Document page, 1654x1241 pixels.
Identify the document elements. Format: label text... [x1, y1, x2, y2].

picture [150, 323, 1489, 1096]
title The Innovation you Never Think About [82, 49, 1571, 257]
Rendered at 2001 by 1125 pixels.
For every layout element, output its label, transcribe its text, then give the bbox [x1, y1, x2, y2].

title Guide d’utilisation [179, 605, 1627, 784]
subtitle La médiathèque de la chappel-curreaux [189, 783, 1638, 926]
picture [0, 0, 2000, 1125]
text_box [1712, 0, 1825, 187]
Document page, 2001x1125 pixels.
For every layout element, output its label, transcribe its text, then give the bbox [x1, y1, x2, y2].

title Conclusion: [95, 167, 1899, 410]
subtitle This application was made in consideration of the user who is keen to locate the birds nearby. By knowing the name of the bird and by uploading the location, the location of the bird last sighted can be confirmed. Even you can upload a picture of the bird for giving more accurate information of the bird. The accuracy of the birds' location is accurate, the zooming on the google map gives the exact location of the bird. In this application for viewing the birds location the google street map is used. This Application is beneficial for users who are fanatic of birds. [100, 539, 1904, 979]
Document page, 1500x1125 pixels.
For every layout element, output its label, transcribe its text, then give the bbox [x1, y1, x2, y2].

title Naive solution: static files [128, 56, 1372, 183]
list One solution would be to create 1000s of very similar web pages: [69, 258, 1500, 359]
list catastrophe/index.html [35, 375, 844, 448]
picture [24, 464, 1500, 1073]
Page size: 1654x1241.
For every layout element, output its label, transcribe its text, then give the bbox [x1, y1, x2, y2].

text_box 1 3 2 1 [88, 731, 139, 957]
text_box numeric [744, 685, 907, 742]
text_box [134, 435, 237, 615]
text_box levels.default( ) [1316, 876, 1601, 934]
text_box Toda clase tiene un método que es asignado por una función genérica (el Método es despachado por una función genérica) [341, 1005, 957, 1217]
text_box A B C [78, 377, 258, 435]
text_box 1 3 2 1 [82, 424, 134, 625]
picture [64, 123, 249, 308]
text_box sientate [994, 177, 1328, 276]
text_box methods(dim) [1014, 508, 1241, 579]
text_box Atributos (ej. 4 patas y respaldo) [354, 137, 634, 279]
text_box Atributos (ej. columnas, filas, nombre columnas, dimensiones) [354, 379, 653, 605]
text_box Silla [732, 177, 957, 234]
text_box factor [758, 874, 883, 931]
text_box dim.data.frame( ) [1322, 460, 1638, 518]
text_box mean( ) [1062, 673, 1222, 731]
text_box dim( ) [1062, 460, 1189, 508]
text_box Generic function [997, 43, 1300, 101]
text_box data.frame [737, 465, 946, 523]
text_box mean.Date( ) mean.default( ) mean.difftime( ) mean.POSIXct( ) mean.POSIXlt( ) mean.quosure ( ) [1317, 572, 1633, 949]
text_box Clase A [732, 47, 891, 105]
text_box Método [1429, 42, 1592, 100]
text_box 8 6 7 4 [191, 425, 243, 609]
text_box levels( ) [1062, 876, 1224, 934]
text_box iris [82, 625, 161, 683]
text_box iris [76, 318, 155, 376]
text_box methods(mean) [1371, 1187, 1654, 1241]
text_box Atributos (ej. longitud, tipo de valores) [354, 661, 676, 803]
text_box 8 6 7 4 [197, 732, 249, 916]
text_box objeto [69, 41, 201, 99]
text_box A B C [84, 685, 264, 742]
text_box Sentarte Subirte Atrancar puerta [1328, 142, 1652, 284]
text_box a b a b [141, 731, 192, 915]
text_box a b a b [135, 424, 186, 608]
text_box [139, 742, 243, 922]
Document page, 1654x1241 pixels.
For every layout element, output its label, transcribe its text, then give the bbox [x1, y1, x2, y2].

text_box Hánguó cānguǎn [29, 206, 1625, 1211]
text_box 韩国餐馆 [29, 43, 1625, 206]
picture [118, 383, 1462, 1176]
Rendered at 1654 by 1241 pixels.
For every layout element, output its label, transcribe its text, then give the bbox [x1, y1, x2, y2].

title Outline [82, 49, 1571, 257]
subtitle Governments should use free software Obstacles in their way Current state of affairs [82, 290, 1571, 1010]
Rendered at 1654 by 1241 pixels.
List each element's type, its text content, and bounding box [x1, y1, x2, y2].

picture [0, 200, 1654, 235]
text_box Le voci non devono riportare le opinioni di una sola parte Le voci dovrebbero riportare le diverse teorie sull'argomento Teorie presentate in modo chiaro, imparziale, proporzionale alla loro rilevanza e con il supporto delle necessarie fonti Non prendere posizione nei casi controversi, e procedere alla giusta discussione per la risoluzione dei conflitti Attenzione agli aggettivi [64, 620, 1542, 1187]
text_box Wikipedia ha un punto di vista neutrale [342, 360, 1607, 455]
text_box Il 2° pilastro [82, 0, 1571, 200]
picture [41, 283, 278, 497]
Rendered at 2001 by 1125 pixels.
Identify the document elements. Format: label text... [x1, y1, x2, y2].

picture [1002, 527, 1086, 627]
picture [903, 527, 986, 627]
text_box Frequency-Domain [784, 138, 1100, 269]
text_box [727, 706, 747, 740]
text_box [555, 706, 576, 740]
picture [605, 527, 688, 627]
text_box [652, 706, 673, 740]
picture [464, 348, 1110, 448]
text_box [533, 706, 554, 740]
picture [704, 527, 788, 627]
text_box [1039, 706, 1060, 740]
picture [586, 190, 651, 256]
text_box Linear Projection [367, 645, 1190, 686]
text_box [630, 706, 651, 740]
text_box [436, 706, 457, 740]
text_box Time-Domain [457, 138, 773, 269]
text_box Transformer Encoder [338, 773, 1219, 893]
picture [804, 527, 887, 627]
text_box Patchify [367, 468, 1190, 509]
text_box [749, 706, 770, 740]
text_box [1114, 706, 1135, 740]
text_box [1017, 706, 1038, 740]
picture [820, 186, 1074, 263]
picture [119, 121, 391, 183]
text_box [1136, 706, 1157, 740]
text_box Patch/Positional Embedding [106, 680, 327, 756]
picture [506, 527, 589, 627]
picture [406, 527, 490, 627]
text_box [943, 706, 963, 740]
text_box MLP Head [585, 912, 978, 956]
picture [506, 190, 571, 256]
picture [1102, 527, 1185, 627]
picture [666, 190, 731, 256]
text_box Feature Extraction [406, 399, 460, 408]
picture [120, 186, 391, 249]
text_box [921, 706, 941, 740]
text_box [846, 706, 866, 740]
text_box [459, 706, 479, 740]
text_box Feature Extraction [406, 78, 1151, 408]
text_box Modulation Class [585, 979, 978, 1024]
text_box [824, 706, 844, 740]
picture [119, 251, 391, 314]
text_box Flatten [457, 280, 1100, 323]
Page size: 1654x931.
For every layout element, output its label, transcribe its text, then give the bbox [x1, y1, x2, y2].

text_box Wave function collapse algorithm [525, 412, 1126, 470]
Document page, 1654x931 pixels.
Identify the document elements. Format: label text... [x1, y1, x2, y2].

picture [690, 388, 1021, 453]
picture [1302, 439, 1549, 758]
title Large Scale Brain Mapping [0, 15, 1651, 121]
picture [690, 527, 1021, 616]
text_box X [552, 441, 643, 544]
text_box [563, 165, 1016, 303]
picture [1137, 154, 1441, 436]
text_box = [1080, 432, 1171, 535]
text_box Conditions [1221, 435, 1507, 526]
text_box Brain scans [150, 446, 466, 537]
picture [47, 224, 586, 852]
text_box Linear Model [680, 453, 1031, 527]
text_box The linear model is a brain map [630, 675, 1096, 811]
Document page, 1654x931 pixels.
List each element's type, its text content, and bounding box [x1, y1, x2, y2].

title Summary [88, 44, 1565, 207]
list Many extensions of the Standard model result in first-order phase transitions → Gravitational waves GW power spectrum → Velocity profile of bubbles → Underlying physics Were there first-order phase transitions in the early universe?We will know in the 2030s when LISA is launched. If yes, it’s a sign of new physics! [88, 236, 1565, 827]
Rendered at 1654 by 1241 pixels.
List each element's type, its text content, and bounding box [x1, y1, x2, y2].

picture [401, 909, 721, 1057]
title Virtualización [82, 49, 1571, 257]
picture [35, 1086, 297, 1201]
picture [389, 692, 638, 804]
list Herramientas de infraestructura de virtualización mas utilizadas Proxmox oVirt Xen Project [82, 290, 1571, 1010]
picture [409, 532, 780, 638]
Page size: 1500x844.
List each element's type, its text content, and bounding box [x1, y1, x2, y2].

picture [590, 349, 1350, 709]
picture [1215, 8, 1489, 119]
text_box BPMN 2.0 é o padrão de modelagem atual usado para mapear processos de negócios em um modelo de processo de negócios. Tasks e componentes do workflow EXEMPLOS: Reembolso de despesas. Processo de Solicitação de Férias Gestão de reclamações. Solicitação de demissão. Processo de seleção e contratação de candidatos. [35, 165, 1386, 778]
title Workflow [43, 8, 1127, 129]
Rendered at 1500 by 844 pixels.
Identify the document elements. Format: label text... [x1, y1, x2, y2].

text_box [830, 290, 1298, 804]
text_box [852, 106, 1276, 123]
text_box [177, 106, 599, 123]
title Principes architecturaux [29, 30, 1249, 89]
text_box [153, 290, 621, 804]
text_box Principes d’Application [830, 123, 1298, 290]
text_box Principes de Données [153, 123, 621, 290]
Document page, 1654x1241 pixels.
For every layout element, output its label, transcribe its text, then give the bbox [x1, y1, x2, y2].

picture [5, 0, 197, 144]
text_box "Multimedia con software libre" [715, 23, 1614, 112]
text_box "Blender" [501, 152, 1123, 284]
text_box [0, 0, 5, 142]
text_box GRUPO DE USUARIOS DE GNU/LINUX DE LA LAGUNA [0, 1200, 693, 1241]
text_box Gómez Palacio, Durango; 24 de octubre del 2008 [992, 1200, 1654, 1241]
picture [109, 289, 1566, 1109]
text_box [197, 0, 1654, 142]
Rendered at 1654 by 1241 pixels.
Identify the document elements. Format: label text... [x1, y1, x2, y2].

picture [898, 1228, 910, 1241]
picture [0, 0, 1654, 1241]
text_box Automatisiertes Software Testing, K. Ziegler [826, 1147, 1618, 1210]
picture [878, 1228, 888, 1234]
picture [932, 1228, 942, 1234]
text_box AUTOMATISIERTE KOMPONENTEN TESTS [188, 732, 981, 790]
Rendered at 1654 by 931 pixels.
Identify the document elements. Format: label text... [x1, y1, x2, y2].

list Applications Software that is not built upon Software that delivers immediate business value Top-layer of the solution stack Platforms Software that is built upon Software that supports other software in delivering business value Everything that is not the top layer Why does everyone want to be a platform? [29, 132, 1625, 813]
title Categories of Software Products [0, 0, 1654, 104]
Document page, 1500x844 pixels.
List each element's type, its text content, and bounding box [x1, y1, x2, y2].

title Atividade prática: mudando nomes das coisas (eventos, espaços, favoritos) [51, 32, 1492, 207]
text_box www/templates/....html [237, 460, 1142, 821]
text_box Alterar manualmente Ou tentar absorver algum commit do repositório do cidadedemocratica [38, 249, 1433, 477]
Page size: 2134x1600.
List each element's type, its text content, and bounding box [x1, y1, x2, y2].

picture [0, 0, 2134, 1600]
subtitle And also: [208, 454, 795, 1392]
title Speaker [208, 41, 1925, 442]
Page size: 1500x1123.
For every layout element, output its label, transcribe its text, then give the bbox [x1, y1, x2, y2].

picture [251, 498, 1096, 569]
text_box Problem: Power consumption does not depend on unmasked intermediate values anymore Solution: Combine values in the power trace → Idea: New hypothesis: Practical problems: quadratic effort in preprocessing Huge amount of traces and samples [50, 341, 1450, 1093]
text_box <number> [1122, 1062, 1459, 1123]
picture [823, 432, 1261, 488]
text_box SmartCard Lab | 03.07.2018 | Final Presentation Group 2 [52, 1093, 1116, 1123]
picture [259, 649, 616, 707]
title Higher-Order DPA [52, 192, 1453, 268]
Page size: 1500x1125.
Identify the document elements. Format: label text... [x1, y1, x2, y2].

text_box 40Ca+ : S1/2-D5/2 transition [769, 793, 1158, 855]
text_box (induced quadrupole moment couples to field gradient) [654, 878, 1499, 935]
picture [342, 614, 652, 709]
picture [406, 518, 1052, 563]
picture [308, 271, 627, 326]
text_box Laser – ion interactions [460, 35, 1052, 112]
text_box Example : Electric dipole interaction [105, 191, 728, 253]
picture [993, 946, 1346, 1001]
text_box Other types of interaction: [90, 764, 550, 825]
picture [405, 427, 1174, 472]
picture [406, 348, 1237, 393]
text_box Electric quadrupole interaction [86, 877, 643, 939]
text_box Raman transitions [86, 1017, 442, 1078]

▸ **What needs to be done**
Copy the entries word for word, starting at the first line and ending at the line that contains "text_box [1712, 0, 1825, 187]", with both of those lines included.

▸ **Correct result**
Document page, 1654x1241 pixels.
Identify the document elements. Format: label text... [x1, y1, x2, y2].

picture [150, 323, 1489, 1096]
title The Innovation you Never Think About [82, 49, 1571, 257]
Rendered at 2001 by 1125 pixels.
For every layout element, output its label, transcribe its text, then give the bbox [x1, y1, x2, y2].

title Guide d’utilisation [179, 605, 1627, 784]
subtitle La médiathèque de la chappel-curreaux [189, 783, 1638, 926]
picture [0, 0, 2000, 1125]
text_box [1712, 0, 1825, 187]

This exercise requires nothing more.